The Microsoft Corp. Xbox One video game console was revealed during the E3 Electronic Entertainment Expo in Los Angeles, Calif., on June 11, 2013.

Two months ago, Microsoft announced its most aggressive Xbox launch ever, the simultaneous release of the new Xbox One in 21 countries on four continents. Too good to be true? Yes, as it turns out.

Microsoft overestimated both its ability to produce enough machines, and the time needed to translate and add local content to the Xbox dashboard, television apps and voice controls. The company said yesterday in a blog post that it's delaying the rollout in eight European countries, including Russia, Belgium and Denmark. The change allows Microsoft to prioritize bigger gaming centers like the U.S., U.K., Australia, Brazil and Germany.

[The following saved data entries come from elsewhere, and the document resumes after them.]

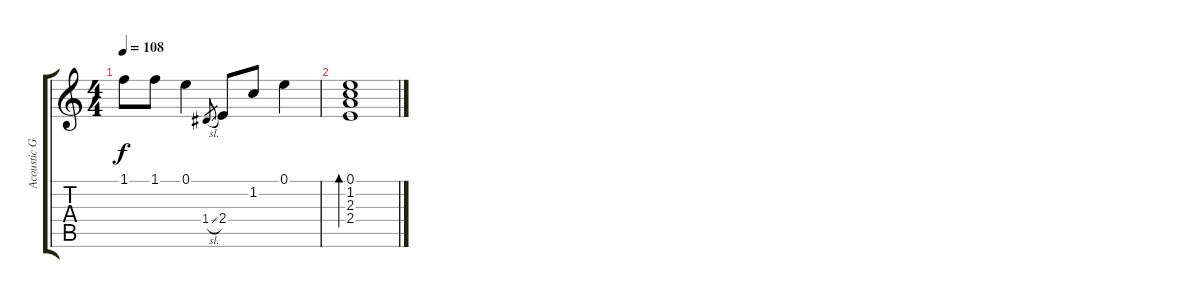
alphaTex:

\track ("Acoustic Guitar" "Acoustic G") {instrument acousticguitarsteel}
\staff {score tabs}
\tuning (E4 B3 G3 D3 A2 E2) {hide}
\ts (4 4)
\tempo 108
\clef g2
\ks c
1.1.8{dy f} 1.1.8 0.1.4 1.4{sl}.8{gr} 2.4.8 1.2.8 0.1.4 |
(0.1 1.2 2.3 2.4).1{bd 240}
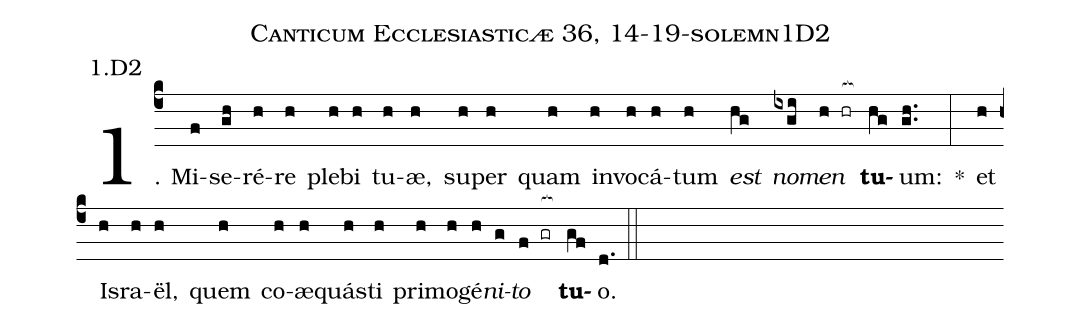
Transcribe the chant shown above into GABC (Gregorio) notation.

Even without those eight markets, the remaining 13 countries will still make the new console's November release the biggest Xbox launch. The original Xbox's November 2001 debut was a North America-only affair. The 360 was released in November 2005, initially in the U.S. and Canada, with Europe and Japan following the next month.

Microsoft is promising Xbox One consoles to the eight countries it's leaving out "as soon as possible in 2014." Customers who pre-ordered special first-day models of the Xbox One will get a free game as a consolation prize.

The snafu is the latest in a summer of reversals and public-relations cleanup attempts by Microsoft's Xbox unit. Since officially unveiling the console in May, the group has been trying to undo unpopular policies, like limits on used games and Internet connectivity requirements. Maybe now Microsoft can get back to telling customers what the Xbox One can do instead of what it won't.